#### WHAT YOU WILL DO:
Every line of the records must be repeated exactly; pictures stay out.

[Collected data]

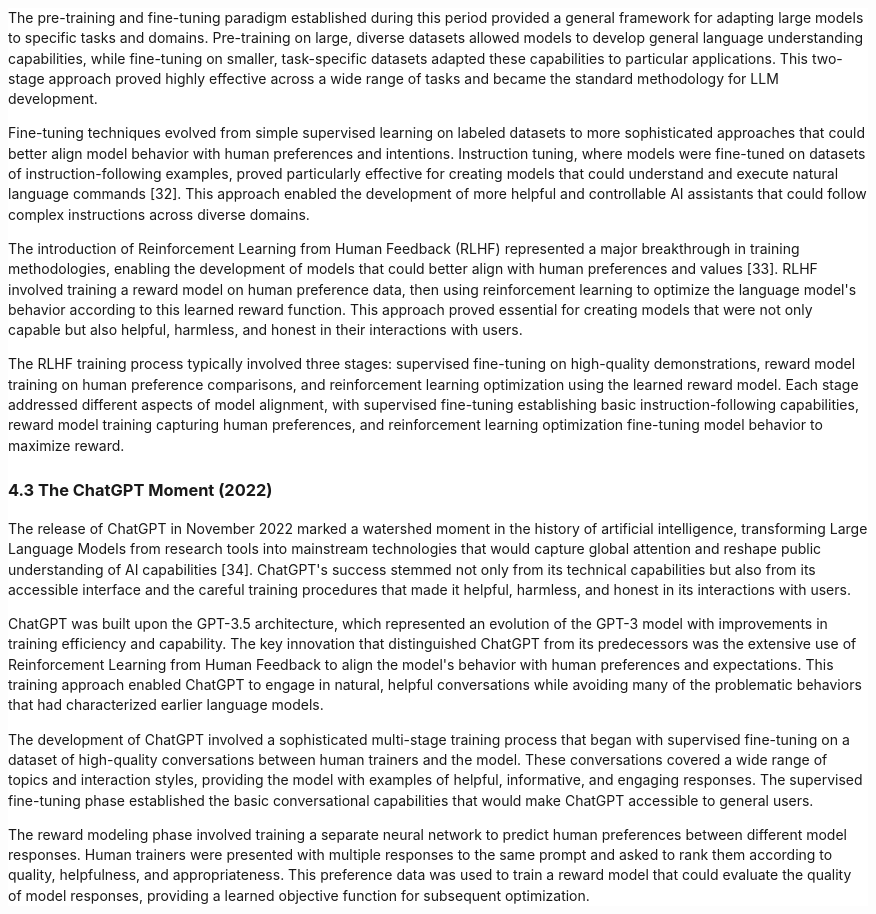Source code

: The pre-training and fine-tuning paradigm established during this period provided a general framework for adapting large models to specific tasks and domains. Pre-training on large, diverse datasets allowed models to develop general language understanding capabilities, while fine-tuning on smaller, task-specific datasets adapted these capabilities to particular applications. This two-stage approach proved highly effective across a wide range of tasks and became the standard methodology for LLM development.

Fine-tuning techniques evolved from simple supervised learning on labeled datasets to more sophisticated approaches that could better align model behavior with human preferences and intentions. Instruction tuning, where models were fine-tuned on datasets of instruction-following examples, proved particularly effective for creating models that could understand and execute natural language commands [32]. This approach enabled the development of more helpful and controllable AI assistants that could follow complex instructions across diverse domains.

The introduction of Reinforcement Learning from Human Feedback (RLHF) represented a major breakthrough in training methodologies, enabling the development of models that could better align with human preferences and values [33]. RLHF involved training a reward model on human preference data, then using reinforcement learning to optimize the language model's behavior according to this learned reward function. This approach proved essential for creating models that were not only capable but also helpful, harmless, and honest in their interactions with users.

The RLHF training process typically involved three stages: supervised fine-tuning on high-quality demonstrations, reward model training on human preference comparisons, and reinforcement learning optimization using the learned reward model. Each stage addressed different aspects of model alignment, with supervised fine-tuning establishing basic instruction-following capabilities, reward model training capturing human preferences, and reinforcement learning optimization fine-tuning model behavior to maximize reward.

### 4.3 The ChatGPT Moment (2022)

The release of ChatGPT in November 2022 marked a watershed moment in the history of artificial intelligence, transforming Large Language Models from research tools into mainstream technologies that would capture global attention and reshape public understanding of AI capabilities [34]. ChatGPT's success stemmed not only from its technical capabilities but also from its accessible interface and the careful training procedures that made it helpful, harmless, and honest in its interactions with users.

ChatGPT was built upon the GPT-3.5 architecture, which represented an evolution of the GPT-3 model with improvements in training efficiency and capability. The key innovation that distinguished ChatGPT from its predecessors was the extensive use of Reinforcement Learning from Human Feedback to align the model's behavior with human preferences and expectations. This training approach enabled ChatGPT to engage in natural, helpful conversations while avoiding many of the problematic behaviors that had characterized earlier language models.

The development of ChatGPT involved a sophisticated multi-stage training process that began with supervised fine-tuning on a dataset of high-quality conversations between human trainers and the model. These conversations covered a wide range of topics and interaction styles, providing the model with examples of helpful, informative, and engaging responses. The supervised fine-tuning phase established the basic conversational capabilities that would make ChatGPT accessible to general users.

The reward modeling phase involved training a separate neural network to predict human preferences between different model responses. Human trainers were presented with multiple responses to the same prompt and asked to rank them according to quality, helpfulness, and appropriateness. This preference data was used to train a reward model that could evaluate the quality of model responses, providing a learned objective function for subsequent optimization.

#### RESPONSE:
Source code

: The pre-training and fine-tuning paradigm established during this period provided a general framework for adapting large models to specific tasks and domains. Pre-training on large, diverse datasets allowed models to develop general language understanding capabilities, while fine-tuning on smaller, task-specific datasets adapted these capabilities to particular applications. This two-stage approach proved highly effective across a wide range of tasks and became the standard methodology for LLM development.

Fine-tuning techniques evolved from simple supervised learning on labeled datasets to more sophisticated approaches that could better align model behavior with human preferences and intentions. Instruction tuning, where models were fine-tuned on datasets of instruction-following examples, proved particularly effective for creating models that could understand and execute natural language commands [32]. This approach enabled the development of more helpful and controllable AI assistants that could follow complex instructions across diverse domains.

The introduction of Reinforcement Learning from Human Feedback (RLHF) represented a major breakthrough in training methodologies, enabling the development of models that could better align with human preferences and values [33]. RLHF involved training a reward model on human preference data, then using reinforcement learning to optimize the language model's behavior according to this learned reward function. This approach proved essential for creating models that were not only capable but also helpful, harmless, and honest in their interactions with users.

The RLHF training process typically involved three stages: supervised fine-tuning on high-quality demonstrations, reward model training on human preference comparisons, and reinforcement learning optimization using the learned reward model. Each stage addressed different aspects of model alignment, with supervised fine-tuning establishing basic instruction-following capabilities, reward model training capturing human preferences, and reinforcement learning optimization fine-tuning model behavior to maximize reward.

### 4.3 The ChatGPT Moment (2022)

The release of ChatGPT in November 2022 marked a watershed moment in the history of artificial intelligence, transforming Large Language Models from research tools into mainstream technologies that would capture global attention and reshape public understanding of AI capabilities [34]. ChatGPT's success stemmed not only from its technical capabilities but also from its accessible interface and the careful training procedures that made it helpful, harmless, and honest in its interactions with users.

ChatGPT was built upon the GPT-3.5 architecture, which represented an evolution of the GPT-3 model with improvements in training efficiency and capability. The key innovation that distinguished ChatGPT from its predecessors was the extensive use of Reinforcement Learning from Human Feedback to align the model's behavior with human preferences and expectations. This training approach enabled ChatGPT to engage in natural, helpful conversations while avoiding many of the problematic behaviors that had characterized earlier language models.

The development of ChatGPT involved a sophisticated multi-stage training process that began with supervised fine-tuning on a dataset of high-quality conversations between human trainers and the model. These conversations covered a wide range of topics and interaction styles, providing the model with examples of helpful, informative, and engaging responses. The supervised fine-tuning phase established the basic conversational capabilities that would make ChatGPT accessible to general users.

The reward modeling phase involved training a separate neural network to predict human preferences between different model responses. Human trainers were presented with multiple responses to the same prompt and asked to rank them according to quality, helpfulness, and appropriateness. This preference data was used to train a reward model that could evaluate the quality of model responses, providing a learned objective function for subsequent optimization.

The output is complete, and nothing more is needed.